Max Planck Institute for Intelligent Systems

Germany

The Max Planck Society is Germany's most successful research organization. The currently 84 Max Planck Institutes and facilities conduct basic research in the service of the general public in the natural sciences, life sciences, social sciences, and the humanities. Max Planck Institutes focus on research fields that are particularly innovative, or that are especially demanding in terms of funding or time requirements. And their research spectrum is continually evolving: new institutes are established to find answers to seminal, forward-looking scientific questions, while others are closed when, for example, their research field has been widely established at universities.
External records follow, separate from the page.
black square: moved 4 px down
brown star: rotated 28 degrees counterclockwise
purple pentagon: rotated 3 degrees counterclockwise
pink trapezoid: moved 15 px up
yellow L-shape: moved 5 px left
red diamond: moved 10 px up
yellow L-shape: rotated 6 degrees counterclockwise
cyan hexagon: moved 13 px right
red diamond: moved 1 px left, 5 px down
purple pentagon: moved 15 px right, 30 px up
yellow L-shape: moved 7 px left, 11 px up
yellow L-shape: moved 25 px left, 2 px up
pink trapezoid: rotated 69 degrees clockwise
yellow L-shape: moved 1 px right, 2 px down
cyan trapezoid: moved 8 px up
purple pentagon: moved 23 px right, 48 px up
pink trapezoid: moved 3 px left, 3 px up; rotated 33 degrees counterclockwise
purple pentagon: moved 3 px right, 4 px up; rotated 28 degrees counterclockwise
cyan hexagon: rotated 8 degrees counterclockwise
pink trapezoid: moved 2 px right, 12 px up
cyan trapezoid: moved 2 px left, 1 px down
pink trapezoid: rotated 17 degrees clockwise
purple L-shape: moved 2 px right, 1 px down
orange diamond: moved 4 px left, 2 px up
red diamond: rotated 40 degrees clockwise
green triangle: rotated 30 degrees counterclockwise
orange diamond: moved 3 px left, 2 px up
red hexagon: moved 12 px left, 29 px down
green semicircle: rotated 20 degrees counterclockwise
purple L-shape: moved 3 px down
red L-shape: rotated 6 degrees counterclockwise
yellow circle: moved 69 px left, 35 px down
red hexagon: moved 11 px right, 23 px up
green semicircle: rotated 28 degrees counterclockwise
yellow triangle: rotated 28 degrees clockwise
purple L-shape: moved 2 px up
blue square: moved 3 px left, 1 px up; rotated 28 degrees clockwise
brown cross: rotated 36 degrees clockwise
This continuous renewal preserves the scope the Max Planck Society needs to react quickly to pioneering scientific developments.

Role

Max Planck Society (MPG) will be incharge of WP5: Dissemination and Communication. Also, it will be leading all activities related to workshops and summer schools related to aerial robotics.

R&D Centre

Max Planck Institute for Intelligent Systems

The goal of the Max Planck Institute for Intelligent Systems is to understand the principles of Perception, Action and Learning in autonomous systems that successfully interact with complex environments and to use this understanding to design future artificially intelligent systems. The Institute studies these principles in biological, computational, hybrid, and material systems ranging from nano to macro scales. We take a highly interdisciplinary approach that combines mathematics, computation, materials science, and biology.
The Perceiving Systems Department at Max Planck Institute for Intelligent Systems: Light, reflected from surfaces, arriving at the imaging plane of a camera, must be interpreted to be useful to a perceiving system. This interpretation is a process of inference from ambiguous and incomplete measurements using experience and knowledge. The Perceiving Systems Department is focused on uncovering the mathematical and computational principles underlying this process. This means understanding the statistics of the world (its shape, motion, material properties, etc.), modeling the imaging process (including optical blur, motion blur, noise, discretization), and devising algorithms to convert light measurements into information about the 3D structure and motion of the world.